Dataset entries
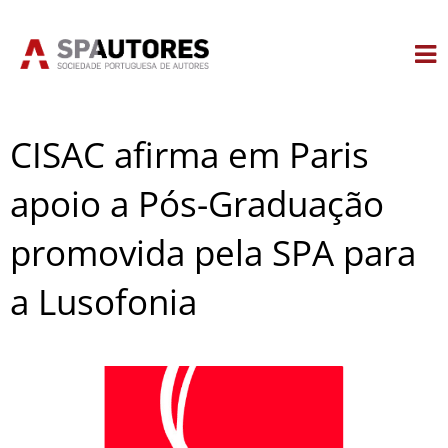
Skip
to
content
CISAC afirma em Paris
apoio a Pós-Graduação
promovida pela SPA para
a Lusofonia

- To do -
Rewrite every line of text in the records above as a numbered list, omitting any blank lines. Leave the pictures out of your answer.

- Answer space -
1. Skip
2. to
3. content
4. CISAC afirma em Paris
5. apoio a Pós-Graduação
6. promovida pela SPA para
7. a Lusofonia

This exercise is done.